▶ **DATA IN THIS EXERCISE**
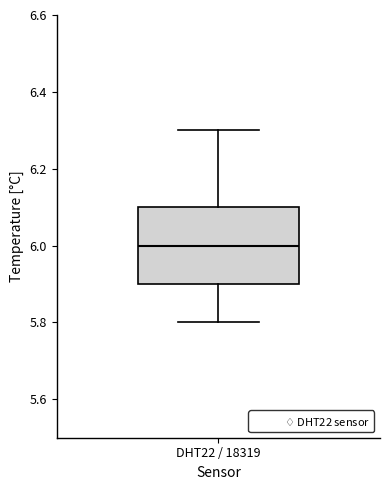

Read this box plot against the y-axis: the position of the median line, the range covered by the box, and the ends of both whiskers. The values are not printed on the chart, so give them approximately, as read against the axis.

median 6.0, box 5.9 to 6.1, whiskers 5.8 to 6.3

...

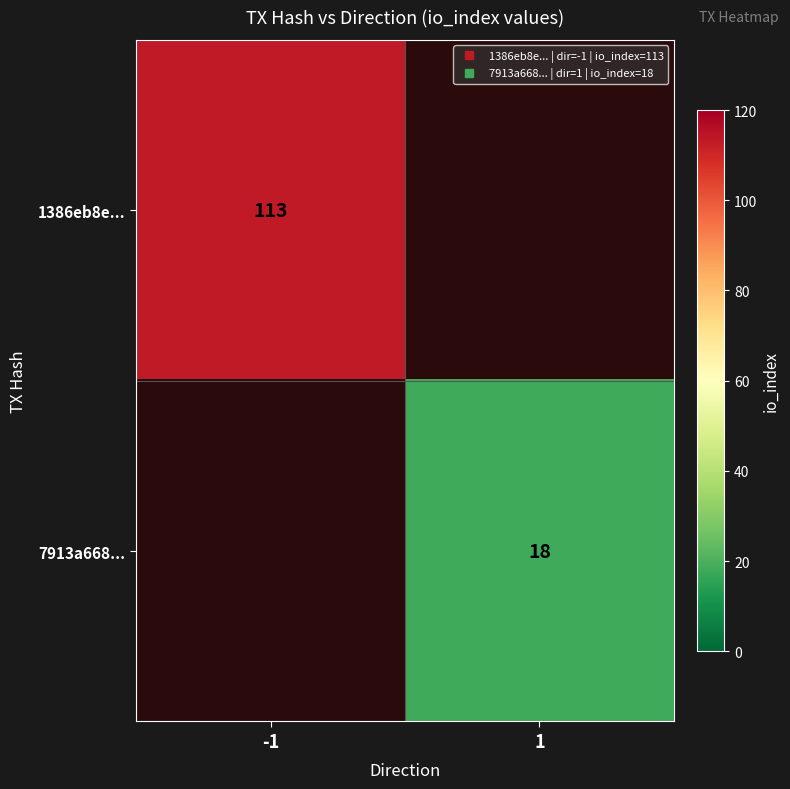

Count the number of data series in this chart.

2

---

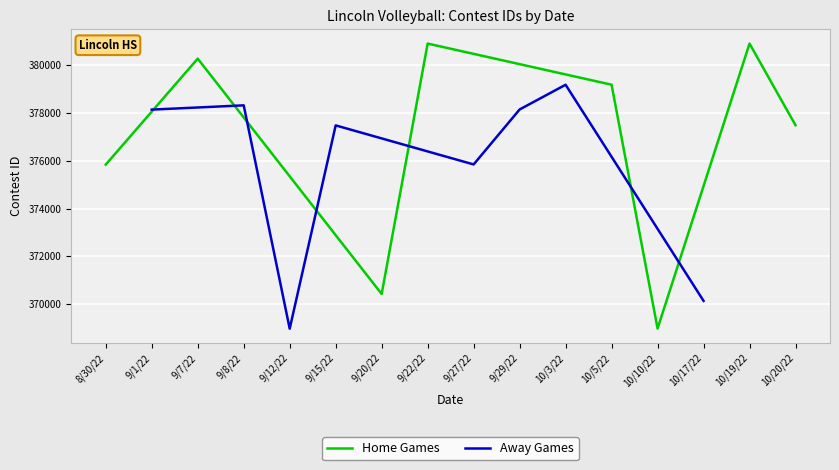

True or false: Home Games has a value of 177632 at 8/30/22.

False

▶ **PROBLEM DESCRIPTION**
Count the lines above that contain the word "median" and reply with that number alone.

▶ **SOLVED PROBLEM**
2